Of course in 1996 there was only one BDP category. We have an additional question to answer: which length? I’ve seen An Adventure in Space and Time advertised as 90 minutes, which is right on the borderline. When I recorded it, it came out as 88 minutes. Technically that would put it into Short Form, but it is well within the wiggle room allowed for a work to be nominated in either category. The Hugo Administrators will presumably move it into whichever category proves more popular with the voters.

2014 Campbellian Anthology

For those of you eligible for the John W. Campbell Award for Best New Writer next year, there’s a service that may help to get your work more attention. There is a tradition started up of publishing an anthology of eligible work, and the 2014 call for submissions can be found here. Note that this is a non-paid reprint anthology, but if Hugo voters are getting it to check out eligible writers than it may well be worth your while.

For everyone else, I’ll let you know when the book is available.

Goodreads Choice Awards

When this year’s Goodreads Choice awards were first announced I was disappointed to see that the only book by a woman on the science fiction ballot was MaddAddam by Margaret Atwood. While it might have been amusing to see Atwood win an award for writing SF, I was pretty sure that there were better books out there. People on Twitter were talking about write-in candidates, but I didn’t think much of their chances. I’m delighted to say that I was wrong.

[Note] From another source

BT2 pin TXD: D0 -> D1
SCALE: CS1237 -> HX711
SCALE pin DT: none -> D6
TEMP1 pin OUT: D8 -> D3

The semi-final around of voting is now open, and the SF list has expanded to include two very fine books: The Best of All Possible Worlds by Karen Lord, and Ancillary Justice by Ann Leckie. I was so pleased that I went and voted. If you have a Goodreads account, you can vote too, here.

By the way, can I just say that I think it is very silly running a Best of the Year poll before the year has ended. The best historical novel of 2013 hasn’t yet been published, though it is out tomorrow in the USA. Look out for it.